■ Required action A: Reproduce the stretch of the angle-sum working from "Sum of two angles" through "Hence Verified !", character for character.

■ Text segment:

^^^^^^^^^^^^^^^^

Sum of two angles is 180°.

$\bf \implies \angle{POQ} + \angle{ROQ} = {180}^{\circ} \\ \\ \\ \bf \implies \dfrac{x}{2} + \dfrac{x}{3} = {180}^{\circ}$

Now substitute the value of x and after substitute the value of x, we can take L.C.M. (least common multiple) of the numerator and solve it.

$\bf \implies \bigg(\dfrac{216}{2}\bigg)^{ \circ} + \bigg(\dfrac{216}{3} \bigg)^{ \circ} = {180}^{ \circ} \\ \\ \\ \bf \implies {\bigg( \dfrac{(216 \times 3)(216 \times 2)}{6}\bigg)}^{ \circ } = {180}^{ \circ} \\ \\ \\ \bf \implies { \bigg(\dfrac{648 + 432}{6}\bigg)}^{ \circ} = {180}^{ \circ} \\ \\ \\ \bf \implies{\bigg(\dfrac{1080}{6}\bigg)}^{ \circ} = {180}^{ \circ} \\ \\ \\ \bf \implies {180}^{ \circ} = {180}^{ \circ}$

Hence Verified !

^^^^^^^^^^^^^^^^

■ Data records:

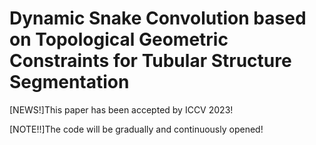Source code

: # Dynamic Snake Convolution based on Topological Geometric Constraints for Tubular Structure Segmentation

[NEWS!]This paper has been accepted by ICCV 2023!

[NOTE!!]The code will be gradually and continuously opened!
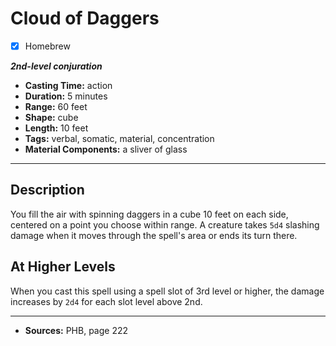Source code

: # Cloud of Daggers
- [x] Homebrew

***2nd-level conjuration***
- **Casting Time:** action
- **Duration:** 5 minutes
- **Range:** 60 feet
- **Shape:** cube
- **Length:** 10 feet
- **Tags:** verbal, somatic, material, concentration
- **Material Components:** a sliver of glass

---

## Description
You fill the air with spinning daggers in a cube 10 feet on each side, centered on a point you choose within range.
A creature takes `5d4` slashing damage when it moves through the spell's area or ends its turn there.

## At Higher Levels
When you cast this spell using a spell slot of 3rd level or higher, the damage increases by `2d4` for each slot level above 2nd.

---

- **Sources:** PHB, page 222
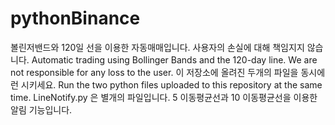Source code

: # pythonBinance
볼린저밴드와 120일 선을 이용한 자동매매입니다.
사용자의 손실에 대해 책임지지 않습니다.
Automatic trading using Bollinger Bands and the 120-day line. We are not responsible for any loss to the user.
이 저장소에 올려진 두개의 파일을 동시에 런 시키세요.
Run the two python files uploaded to this repository at the same time.
LineNotify.py 은 별개의 파일입니다. 5 이동평균선과 10 이동평균선을 이용한 알림 기능입니다.
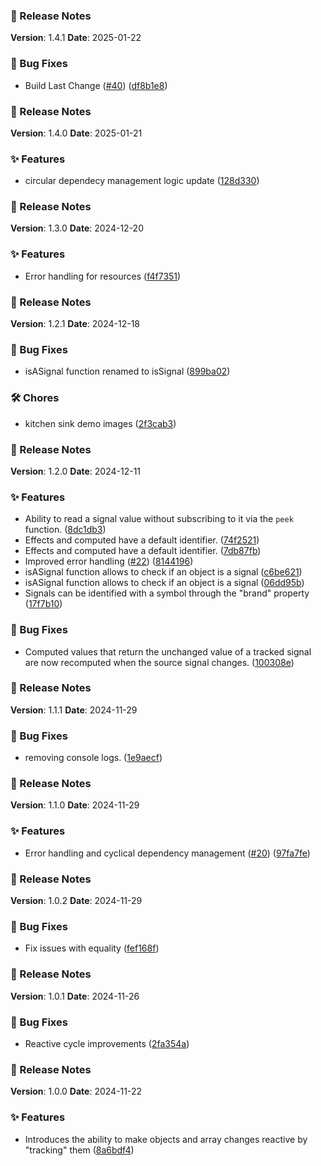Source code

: ### 🚀 Release Notes

**Version**: 1.4.1
**Date**: 2025-01-22

### 🐞 Bug Fixes

- Build Last Change ([#40](https://github.com/cesarParra/lwc-signals/issues/40)) ([df8b1e8](https://github.com/cesarParra/lwc-signals/commit/df8b1e85f53f7e2510a6a5d96529b5a0eecf9f09))

### 🚀 Release Notes

**Version**: 1.4.0
**Date**: 2025-01-21

### ✨ Features

- circular dependecy management logic update ([128d330](https://github.com/cesarParra/lwc-signals/commit/128d33040e6c91191ecf9db117cc334b0a2a63ee))

### 🚀 Release Notes

**Version**: 1.3.0
**Date**: 2024-12-20

### ✨ Features

- Error handling for resources ([f4f7351](https://github.com/cesarParra/lwc-signals/commit/f4f7351c0135097bf259caa967decc6a0399636f))

### 🚀 Release Notes

**Version**: 1.2.1
**Date**: 2024-12-18

### 🐞 Bug Fixes

- isASignal function renamed to isSignal ([899ba02](https://github.com/cesarParra/lwc-signals/commit/899ba0241494c4f9e8e0d3b650ca791956a338d1))

### 🛠️ Chores

- kitchen sink demo images ([2f3cab3](https://github.com/cesarParra/lwc-signals/commit/2f3cab3bd55753c88215d381275aa2300678add6))

### 🚀 Release Notes

**Version**: 1.2.0
**Date**: 2024-12-11

### ✨ Features

- Ability to read a signal value without subscribing to it via the `peek` function. ([8dc1db3](https://github.com/cesarParra/lwc-signals/commit/8dc1db367a24190a6746543f1c470615be0eaf3a))
- Effects and computed have a default identifier. ([74f2521](https://github.com/cesarParra/lwc-signals/commit/74f2521b7973e942c23d2879eb62dfe1e00c7600))
- Effects and computed have a default identifier. ([7db87fb](https://github.com/cesarParra/lwc-signals/commit/7db87fb2c0b3e4d82f5b553c38e3acd192b82589))
- Improved error handling ([#22](https://github.com/cesarParra/lwc-signals/issues/22)) ([8144196](https://github.com/cesarParra/lwc-signals/commit/8144196460f8067b4d4f8f9e319071b105def151))
- isASignal function allows to check if an object is a signal ([c6be621](https://github.com/cesarParra/lwc-signals/commit/c6be6210c73a06e1af4332ab76de759a5c4ad4d2))
- isASignal function allows to check if an object is a signal ([06dd95b](https://github.com/cesarParra/lwc-signals/commit/06dd95bf48a1601e1b92f070d8fe93fea645d403))
- Signals can be identified with a symbol through the "brand" property ([17f7b10](https://github.com/cesarParra/lwc-signals/commit/17f7b100b9b8e098b87293c970230997e45a91bf))

### 🐞 Bug Fixes

- Computed values that return the unchanged value of a tracked signal are now recomputed when the source signal changes. ([100308e](https://github.com/cesarParra/lwc-signals/commit/100308ef3269e685fb212cb16d44ae70144bf27d))

### 🚀 Release Notes

**Version**: 1.1.1
**Date**: 2024-11-29

### 🐞 Bug Fixes

- removing console logs. ([1e9aecf](https://github.com/cesarParra/lwc-signals/commit/1e9aecf1ff8e471119f3df2c327d214880e73387))

### 🚀 Release Notes

**Version**: 1.1.0
**Date**: 2024-11-29

### ✨ Features

- Error handling and cyclical dependency management ([#20](https://github.com/cesarParra/lwc-signals/issues/20)) ([97fa7fe](https://github.com/cesarParra/lwc-signals/commit/97fa7fe78955e744044096e384d32d4dfa5b0922))

### 🚀 Release Notes

**Version**: 1.0.2
**Date**: 2024-11-29

### 🐞 Bug Fixes

- Fix issues with equality ([fef168f](https://github.com/cesarParra/lwc-signals/commit/fef168fab4d2f1367ca1efdb2e7a8a1af7651475))

### 🚀 Release Notes

**Version**: 1.0.1
**Date**: 2024-11-26

### 🐞 Bug Fixes

- Reactive cycle improvements ([2fa354a](https://github.com/cesarParra/lwc-signals/commit/2fa354a8bd67e12773468460d61e90b47db1891d))

### 🚀 Release Notes

**Version**: 1.0.0
**Date**: 2024-11-22

### ✨ Features

- Introduces the ability to make objects and array changes reactive by "tracking" them ([8a6bdf4](https://github.com/cesarParra/lwc-signals/commit/8a6bdf46aac421a1ccdc3a31fc4af5c4c4840bd1))
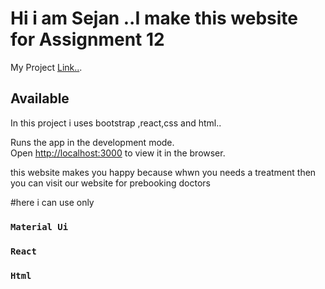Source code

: # Hi i am Sejan ..I make this website for Assignment 12

My Project [Link..](https://niche-portal.web.app/).

## Available 

In this project i uses bootstrap ,react,css and html..



Runs the app in the development mode.\
Open [http://localhost:3000](http://localhost:3000) to view it in the browser.

this website makes you happy because whwn you needs a treatment then you can visit our website for prebooking doctors

#here i can use only
### `Material Ui`
### `React`
### `Html`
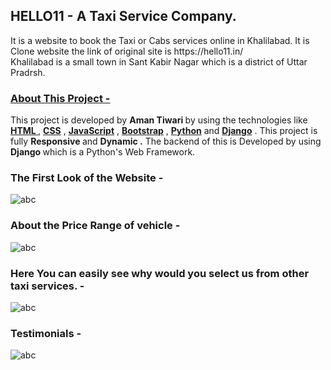 <h2><b>HELLO11 - A Taxi Service Company. </b></h2>
<p>It is a website to book the Taxi or Cabs services online in Khalilabad. It is Clone website the link of original site is https://hello11.in/<br>
Khalilabad is a small town in Sant Kabir Nagar which is a district of Uttar Pradrsh. </p>
<h3><u>About This Project - </u></h3>
<p>This project is developed by <b>Aman Tiwari </b> by  using the technologies like <b><U>HTML </U></b>, <b><U>CSS</U></b> , <b><U>JavaScript</U></b> , <b><U>Bootstrap</U></b> , <b><U>Python</U></b> and <b><U>Django</U></b> . This project is fully <b> Responsive </b> and <B> Dynamic .</B> The backend of this is Developed by using <B> Django </B> which is a Python's Web Framework. </p>
<h3 style='TEXT-DECORATION:"UNDERLINE";'>The First Look of the Website - </h3>
<img src="https://github.com/AmanTiwari83/Hello11/assets/155237355/f2898176-12dd-416b-8714-abe3424bc610" alt="abc"/>
<h3>About the Price Range of vehicle - </h3>
<img src="https://github.com/AmanTiwari83/Hello11/assets/155237355/6df310a2-5eb1-413f-8675-8949086d2be8" alt="abc"/>
<h3>Here You can easily see why would you select us from other taxi services. - </h3>
<img src="https://github.com/AmanTiwari83/Hello11/assets/155237355/1a67f4de-0f94-4aa1-b04e-30b29c2176a6" alt="abc"/>
<h3>Testimonials - </h3>
<img src="https://github.com/AmanTiwari83/Hello11/assets/155237355/c7faa5dc-9eab-433b-afb7-cfd0648c8bbd" alt="abc"/>


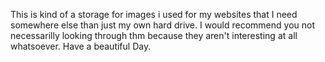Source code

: This is kind of a storage for images i used for my websites that I need somewhere else than just my own hard drive. I would recommend you not necessarilly looking through thm because they aren't interesting at all whatsoever. Have a beautiful Day.
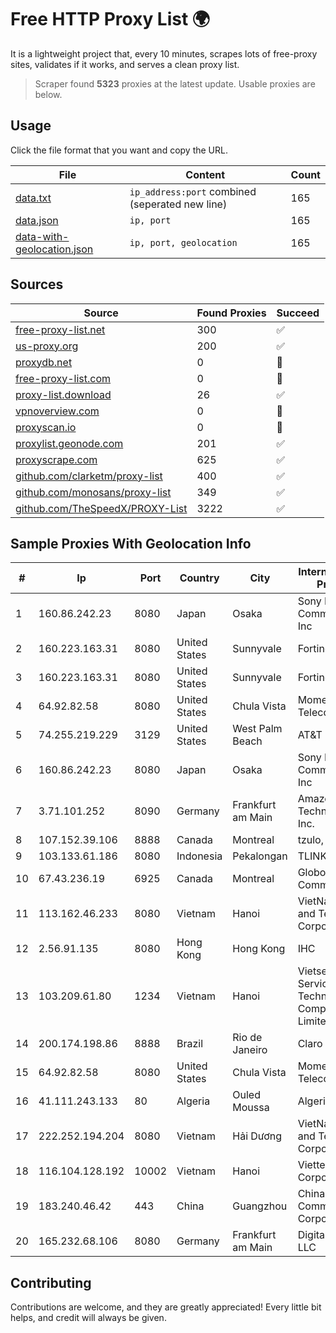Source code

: 
# Free HTTP Proxy List 🌍

It is a lightweight project that, every 10 minutes, scrapes lots of free-proxy sites, validates if it works, and serves a clean proxy list.


> Scraper found **5323** proxies at the latest update. Usable proxies are below.

## Usage

Click the file format that you want and copy the URL.


|File|Content|Count|
|----|-------|-----|
|[data.txt](https://raw.githubusercontent.com/themiralay/Proxy-List-World/master/data.txt)|`ip_address:port` combined (seperated new line)|165|
|[data.json](https://raw.githubusercontent.com/themiralay/Proxy-List-World/master/data.json)|`ip, port`|165|
|[data-with-geolocation.json](https://raw.githubusercontent.com/themiralay/Proxy-List-World/master/data-with-geolocation.json)|`ip, port, geolocation`|165|

## Sources

|Source|Found Proxies|Succeed|
|------|-------------|-------|
|[free-proxy-list.net](https://free-proxy-list.net)|300|✅|
|[us-proxy.org](https://www.us-proxy.org)|200|✅|
|[proxydb.net](http://proxydb.net)|0|🚫|
|[free-proxy-list.com](https://free-proxy-list.com/?page=&port=&type%5B%5D=http&type%5B%5D=https&up_time=0&search=Search)|0|🚫|
|[proxy-list.download](https://www.proxy-list.download/HTTP)|26|✅|
|[vpnoverview.com](https://vpnoverview.com/privacy/anonymous-browsing/free-proxy-servers)|0|🚫|
|[proxyscan.io](https://www.proxyscan.io)|0|🚫|
|[proxylist.geonode.com](https://proxylist.geonode.com/api/proxy-list?limit=300&page=1&sort_by=lastChecked&sort_type=desc&protocols=http,https)|201|✅|
|[proxyscrape.com](https://api.proxyscrape.com/v2/?request=displayproxies&protocol=http&timeout=10000&country=all&ssl=all&anonymity=all)|625|✅|
|[github.com/clarketm/proxy-list](https://raw.githubusercontent.com/clarketm/proxy-list/master/proxy-list-raw.txt)|400|✅|
|[github.com/monosans/proxy-list](https://raw.githubusercontent.com/monosans/proxy-list/main/proxies/http.txt)|349|✅|
|[github.com/TheSpeedX/PROXY-List](https://raw.githubusercontent.com/TheSpeedX/PROXY-List/master/http.txt)|3222|✅|


## Sample Proxies With Geolocation Info

|#|Ip|Port|Country|City|Internet Service Provider|
|-|--|----|-------|----|-------------------------|
|1|160.86.242.23|8080|Japan|Osaka|Sony Network Communications Inc|
|2|160.223.163.31|8080|United States|Sunnyvale|Fortinet Inc.|
|3|160.223.163.31|8080|United States|Sunnyvale|Fortinet Inc.|
|4|64.92.82.58|8080|United States|Chula Vista|Momentum Telecom, Inc.|
|5|74.255.219.229|3129|United States|West Palm Beach|AT&T Corp.|
|6|160.86.242.23|8080|Japan|Osaka|Sony Network Communications Inc|
|7|3.71.101.252|8090|Germany|Frankfurt am Main|Amazon Technologies Inc.|
|8|107.152.39.106|8888|Canada|Montreal|tzulo, inc.|
|9|103.133.61.186|8080|Indonesia|Pekalongan|TLINK|
|10|67.43.236.19|6925|Canada|Montreal|GloboTech Communications|
|11|113.162.46.233|8080|Vietnam|Hanoi|VietNam Post and Telecom Corporation|
|12|2.56.91.135|8080|Hong Kong|Hong Kong|IHC|
|13|103.209.61.80|1234|Vietnam|Hanoi|Vietserver Services Technology Company Limited|
|14|200.174.198.86|8888|Brazil|Rio de Janeiro|Claro S.A|
|15|64.92.82.58|8080|United States|Chula Vista|Momentum Telecom, Inc.|
|16|41.111.243.133|80|Algeria|Ouled Moussa|Algerie Telecom|
|17|222.252.194.204|8080|Vietnam|Hải Dương|VietNam Post and Telecom Corporation|
|18|116.104.128.192|10002|Vietnam|Hanoi|Viettel Corporation|
|19|183.240.46.42|443|China|Guangzhou|China Mobile Communications Corporation|
|20|165.232.68.106|8080|Germany|Frankfurt am Main|DigitalOcean, LLC|



## Contributing

Contributions are welcome, and they are greatly appreciated! Every
little bit helps, and credit will always be given.

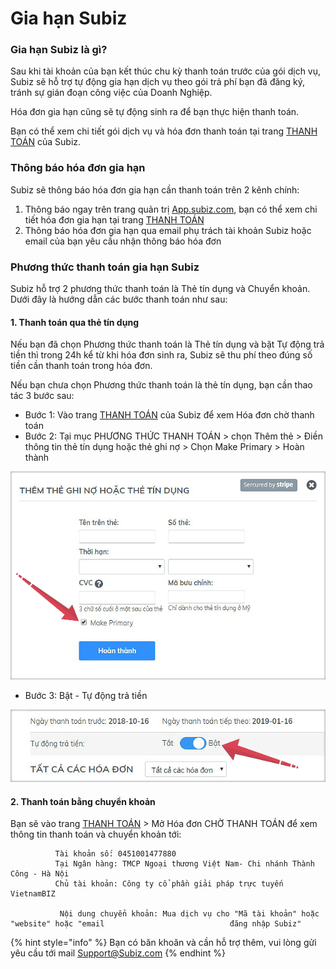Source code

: # Gia hạn Subiz

### Gia hạn Subiz là gì?

Sau khi tài khoản của bạn kết thúc chu kỳ thanh toán trước của gói dịch vụ, Subiz sẽ hỗ trợ tự động gia hạn dịch vụ theo gói trả phí bạn đã đăng ký, tránh sự gián đoạn công việc của Doanh Nghiệp.

Hóa đơn gia hạn cũng sẽ tự động sinh ra để bạn thực hiện thanh toán.

Bạn có thể xem chi tiết gói dịch vụ và hóa đơn thanh toán tại trang [THANH TOÁN](https://app.subiz.com/payment-home) của Subiz.

### Thông báo hóa đơn gia hạn

Subiz sẽ thông báo hóa đơn gia hạn cần thanh toán trên 2 kênh chính:

1. Thông báo ngay trên trang quản trị [App.subiz.com](https://app.subiz.com), bạn có thể xem chi tiết hóa đơn gia hạn tại trang [THANH TOÁN](https://app.subiz.com/payment-home)
2. Thông báo hóa đơn gia hạn qua email phụ trách tài khoản Subiz hoặc email của bạn yêu cầu nhận thông báo hóa đơn 

### Phương thức thanh toán gia hạn Subiz

Subiz hỗ trợ 2 phương thức thanh toán là Thẻ tín dụng và Chuyển khoản. Dưới đây là hướng dẫn các bước thanh toán như sau:

#### **1. Thanh toán qua thẻ tín dụng**

Nếu bạn đã chọn Phương thức thanh toán là Thẻ tín dụng và bật Tự động trả tiền thì trong 24h kể từ khi hóa đơn sinh ra, Subiz sẽ thu phí theo đúng số tiền cần thanh toán trong hóa đơn. 

Nếu bạn chưa chọn Phương thức thanh toán là thẻ tín dụng, bạn cần thao tác 3 bước sau:

* Bước 1: Vào trang [THANH TOÁN](https://app.subiz.com/payment-home) của Subiz để xem Hóa đơn chờ thanh toán
* Bước 2: Tại mục PHƯƠNG THỨC THANH TOÁN &gt; chọn Thêm thẻ &gt; Điền thông tin thẻ tín dụng hoặc thẻ ghi nợ &gt; Chọn Make Primary &gt; Hoàn thành

![](../.gitbook/assets/2-them-the.jpg)

* Bước 3: Bật - Tự động trả tiền

![](../.gitbook/assets/3-bat-tu-dong-copy.jpg)



#### 2. Thanh toán bằng chuyển khoản

Bạn sẽ vào trang [THANH TOÁN](https://app.subiz.com/payment-home) &gt; Mở Hóa đơn CHỜ THANH TOÁN để xem thông tin thanh toán và chuyển khoản tới:  
  
              Tài khoản số: 0451001477880   
              Tại Ngân hàng: TMCP Ngoại thương Việt Nam- Chi nhánh Thành Công - Hà Nội   
              Chủ tài khoản: Công ty cổ phần giải pháp trực tuyến VietnamBIZ  
                 
               Nội dung chuyển khoản: Mua dịch vụ cho "Mã tài khoản" hoặc "website" hoặc "email                            đăng nhập Subiz"

{% hint style="info" %}
Bạn có băn khoăn và cần hỗ trợ thêm, vui lòng gửi yêu cầu tới mail Support@Subiz.com
{% endhint %}





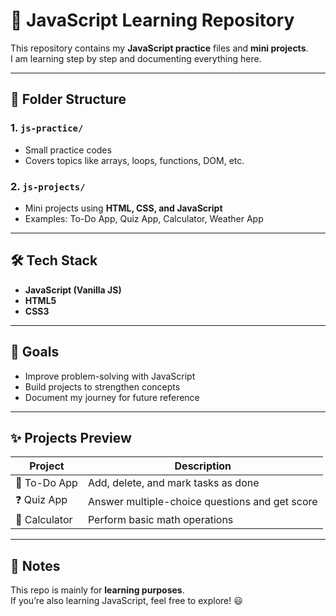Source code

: # 🚀 JavaScript Learning Repository  

This repository contains my **JavaScript practice** files and **mini projects**.  
I am learning step by step and documenting everything here.  

---

## 📂 Folder Structure  

### 1. `js-practice/`  
- Small practice codes  
- Covers topics like arrays, loops, functions, DOM, etc.  

### 2. `js-projects/`  
- Mini projects using **HTML, CSS, and JavaScript**  
- Examples: To-Do App, Quiz App, Calculator, Weather App  

---

## 🛠️ Tech Stack  
- **JavaScript (Vanilla JS)**  
- **HTML5**  
- **CSS3**  

---

## 🎯 Goals  
- Improve problem-solving with JavaScript  
- Build projects to strengthen concepts  
- Document my journey for future reference  

---

## ✨ Projects Preview  
| Project | Description |
|---------|-------------|
| 📝 To-Do App | Add, delete, and mark tasks as done | Comming Soon
| ❓ Quiz App | Answer multiple-choice questions and get score | Comming Soon
| 🔢 Calculator | Perform basic math operations | Comming Soon

---

## 📌 Notes  
This repo is mainly for **learning purposes**.  
If you’re also learning JavaScript, feel free to explore! 😃  

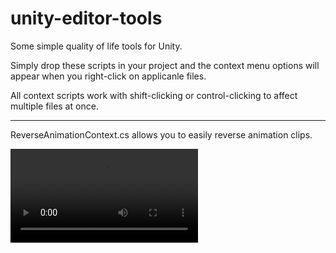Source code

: # unity-editor-tools
Some simple quality of life tools for Unity.

Simply drop these scripts in your project and the context menu options will appear when you right-click on applicanle files.

All context scripts work with shift-clicking or control-clicking to affect multiple files at once.

-------------------------------------

ReverseAnimationContext.cs allows you to easily reverse animation clips.

<video> 
    <source src="https://i.imgur.com/FLlMB6o.mp4"></source> 
</video>
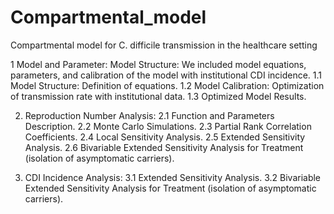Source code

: # Compartmental_model

Compartmental model for C. difficile transmission in the healthcare setting

1 Model and Parameter: Model Structure: We included model equations, parameters, and calibration of the model with institutional CDI incidence.
  1.1 Model Structure: Definition of equations.
  1.2 Model Calibration: Optimization of transmission rate with institutional data.
  1.3 Optimized Model Results.
  
2. Reproduction Number Analysis:
  2.1 Function and Parameters Description.
  2.2 Monte Carlo Simulations.
  2.3 Partial Rank Correlation Coefficients.
  2.4 Local Sensitivity Analysis.
  2.5 Extended Sensitivity Analysis.
  2.6 Bivariable Extended Sensitivity Analysis for Treatment (isolation of asymptomatic carriers).
   
4. CDI Incidence Analysis:
  3.1 Extended Sensitivity Analysis.
  3.2 Bivariable Extended Sensitivity Analysis for Treatment (isolation of asymptomatic carriers).
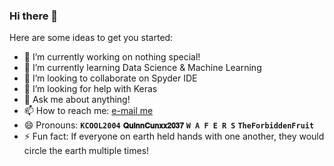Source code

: ### Hi there 👋

<!--
**KevinNadar/KevinNadar** is a ✨ _special_ ✨ repository because its `README.md` (this file) appears on your GitHub profile.
-->

Here are some ideas to get you started:

- 🔭 I’m currently working on nothing special!
- 🌱 I’m currently learning Data Science & Machine Learning
- 👯 I’m looking to collaborate on Spyder IDE
- 🤔 I’m looking for help with Keras
- 💬 Ask me about anything!
- 📫 How to reach me: [e-mail me](kevinxaviernadar@gmail.com)
- 😄 Pronouns: **`KCOOL2004`** **`𝐐𝐮𝐢𝐧𝐧𝐂𝐮𝐧𝐱𝐱𝟐𝟎𝟑𝟕`** **`W A F E R S`** **`TheForbiddenFruit`**
- ⚡ Fun fact: If everyone on earth held hands with one another, they would circle the earth multiple times!
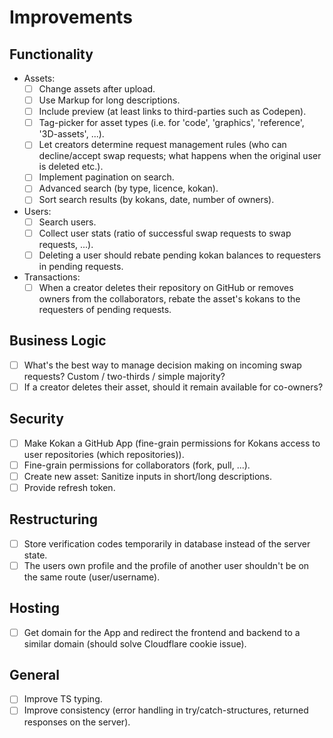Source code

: # Improvements

## Functionality

- Assets:
  - [ ] Change assets after upload.
  - [ ] Use Markup for long descriptions.
  - [ ] Include preview (at least links to third-parties such as Codepen).
  - [ ] Tag-picker for asset types (i.e. for 'code', 'graphics', 'reference', '3D-assets', ...).
  - [ ] Let creators determine request management rules (who can decline/accept swap requests; what happens when the original user is deleted etc.).
  - [ ] Implement pagination on search.
  - [ ] Advanced search (by type, licence, kokan).
  - [ ] Sort search results (by kokans, date, number of owners).
- Users:
  - [ ] Search users.
  - [ ] Collect user stats (ratio of successful swap requests to swap requests, ...).
  - [ ] Deleting a user should rebate pending kokan balances to requesters in pending requests.
- Transactions:
  - [ ] When a creator deletes their repository on GitHub or removes owners from the collaborators, rebate the asset's kokans to the requesters of pending requests.

## Business Logic

- [ ] What's the best way to manage decision making on incoming swap requests? Custom / two-thirds / simple majority?
- [ ] If a creator deletes their asset, should it remain available for co-owners?

## Security

- [ ] Make Kokan a GitHub App (fine-grain permissions for Kokans access to user repositories (which repositories)).
- [ ] Fine-grain permissions for collaborators (fork, pull, ...).
- [ ] Create new asset: Sanitize inputs in short/long descriptions.
- [ ] Provide refresh token.

## Restructuring

- [ ] Store verification codes temporarily in database instead of the server state.
- [ ] The users own profile and the profile of another user shouldn't be on the same route (user/username).

## Hosting

- [ ] Get domain for the App and redirect the frontend and backend to a similar domain (should solve Cloudflare cookie issue).

## General

- [ ] Improve TS typing.
- [ ] Improve consistency (error handling in try/catch-structures, returned responses on the server).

^^^^^^^^^^^^^^^^

■ Required action B: List every line in the rows that contains the string "codes". Case counts.

■ Problem solution A:
Sum of two angles is 180°.

$\bf \implies \angle{POQ} + \angle{ROQ} = {180}^{\circ} \\ \\ \\ \bf \implies \dfrac{x}{2} + \dfrac{x}{3} = {180}^{\circ}$

Now substitute the value of x and after substitute the value of x, we can take L.C.M. (least common multiple) of the numerator and solve it.

$\bf \implies \bigg(\dfrac{216}{2}\bigg)^{ \circ} + \bigg(\dfrac{216}{3} \bigg)^{ \circ} = {180}^{ \circ} \\ \\ \\ \bf \implies {\bigg( \dfrac{(216 \times 3)(216 \times 2)}{6}\bigg)}^{ \circ } = {180}^{ \circ} \\ \\ \\ \bf \implies { \bigg(\dfrac{648 + 432}{6}\bigg)}^{ \circ} = {180}^{ \circ} \\ \\ \\ \bf \implies{\bigg(\dfrac{1080}{6}\bigg)}^{ \circ} = {180}^{ \circ} \\ \\ \\ \bf \implies {180}^{ \circ} = {180}^{ \circ}$

Hence Verified !

■ Problem solution B:
- Small practice codes  
- [ ] Store verification codes temporarily in database instead of the server state.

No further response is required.